Z Gastroenterol 2016; 54(12): 1343-1404
DOI: 10.1055/s-0036-1597353
1. Fibrogenesis
Georg Thieme Verlag KG Stuttgart · New York

Differentiation and effects of TGF-β1 and IL-3 signaling on primary murine endoglin deficient mast cells

M Neß
1   RWTH University Hospital Aachen, Institute of Molecular Pathobiochemistry, Experimental Gene Therapy and Clinical Chemistry, Aachen, Germany
,
SK Meurer
1   RWTH University Hospital Aachen, Institute of Molecular Pathobiochemistry, Experimental Gene Therapy and Clinical Chemistry, Aachen, Germany
,
JM Bangen
3   RWTH University Hospital Aachen, Department of Internal Medicine III, Aachen, Germany
,
M Huber
2   RWTH University Hospital Aachen, Institute of Biochemistry and Molecular Immunology, Aachen, Germany
,
C Liedtke
3   RWTH University Hospital Aachen, Department of Internal Medicine III, Aachen, Germany
,
R Weiskirchen
1   RWTH University Hospital Aachen, Institute of Molecular Pathobiochemistry, Experimental Gene Therapy and Clinical Chemistry, Aachen, Germany
› Author Affiliations
Further Information

Publication History

Publication Date:
19 December 2016 (online)

 

Background: Mast cells (MCs) are components of the innate immune system and are recruited to the inflamed and fibrotic liver [1]. Mast cell effects are in part based on the secretion of mitogenic and pro-fibrotic cytokines (e.g. TGF-β1) leading to activation and proliferation of fibroblasts [2]. Nevertheless, MCs themselves are targets of TGF-β1 and do express the accessory TGF-β receptor endoglin with yet unknown function in MCs [3].

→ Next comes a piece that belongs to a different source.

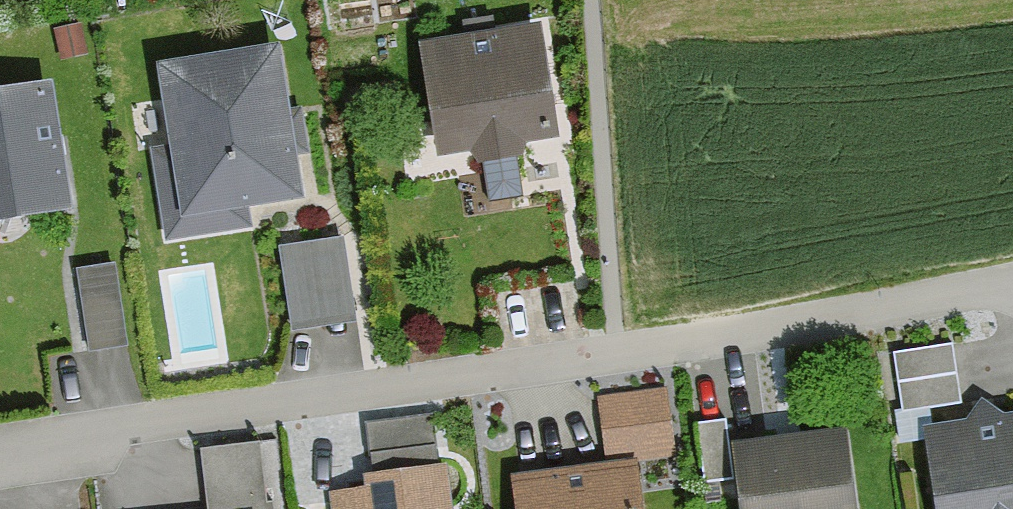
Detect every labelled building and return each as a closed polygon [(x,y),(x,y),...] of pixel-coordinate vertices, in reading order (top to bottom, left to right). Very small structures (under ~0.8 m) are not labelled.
[(561,146),(539,33),(420,55),(442,169),(478,162),(481,174),(530,164),(528,153),(561,146)] [(84,65),(79,38),(55,42),(59,69),(84,65)] [(284,55),(158,73),(170,158),(155,160),(168,249),(251,237),(248,214),(306,205),(284,55)] [(55,90),(0,98),(0,227),(75,214),(55,90)] [(355,332),(341,244),(276,255),(291,342),(355,332)] [(126,351),(114,271),(75,276),(87,357),(126,351)] [(960,413),(954,355),(893,362),(900,420),(960,413)] [(670,462),(664,398),(594,405),(600,469),(670,462)] [(1011,424),(987,411),(968,430),(930,434),(940,508),(1012,508),(1012,424),(1011,424)] [(427,425),(363,432),(369,481),(363,482),(365,497),(329,501),(330,508),(453,508),(449,474),(432,475),(427,425)] [(731,485),(725,430),(696,433),(703,488),(731,485)] [(852,440),(738,452),(744,508),(859,508),(852,440)] [(262,451),(197,460),(203,508),(269,508),(262,451)] [(639,468),(511,483),(514,508),(643,508),(639,468)]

Material and Methods: Endoglin deficient mast cells were generated by crossing mast cell specific Cre-expressing mice [4] with mice carrying floxed Endoglin alleles [5]. Primary MCs were isolated and expanded (peritoneal mast cells; PMC) or differentiated (bone marrow derived mast cells; BMMC) and analyzed by flow cytometry, cell counting and Western blot analysis [6].

Results: FACS analysis revealed that wildtype and Endoglin deficient PMC and BMMC achieved full maturity as demonstrated by detection of the surface markers c-kit and FcεR1α. However, PMC expansion from MC progenitors deficient in Endoglin was delayed. TGF-β1 reduced proliferation in the presence or absence of IL-3 without marked differences between the genotypes, whereas the amount of dead (apoptotic) cells in the presence of TGF-β1 is reduced in BMMC that lack Endoglin. Finally, we found that Endoglin affects the secretion of tryptase and granzyme B (gzmB) in the process of degranulation.

Conclusions: These results imply a function of endoglin in PMC differentiation and MC apoptosis. During degranulation, Endoglin affects the secretion of gzmB and tryptase from its cytoplasmic granules. This activity plays a critical role in the process of fibrosis.

References:

[1] Jones H et al. Inhibition of mast cell-secreted histamine decreases biliary proliferation and fibrosis in primary sclerosing cholangitis Mdr2(-/-) mice. Hepatology 2016. doi: 10.1002/hep.28704 [Epub ahead of print].

[2] Evans RA et al. TGF-β1-mediated fibroblast-myofibroblast terminal differentiation-the role of Smad proteins. Exp Cell Res 2003;282:90 – 100.

[3] Gebhardt T et al. Growth, phenotype, and function of human intestinal mast cells are tightly regulated by transforming growth factor β1. Gut 2005;54:928 – 34.

[4] Scholten J et al. Mast cell-specific Cre/loxP-mediated recombination in vivo. Transgenic Res 2008;17:307 – 15.

[5] Allinson KR et al. Generation of a floxed allele of the mouse endoglin gene. Genesis 2007;45:391 – 95:

[6] Meurer SK et al. Isolation of mature (peritoneum-derived) mast cells and immature (bone marrow-derived) mast cell precursors from mice. PLoS ONE 2016;11(6):e0158104.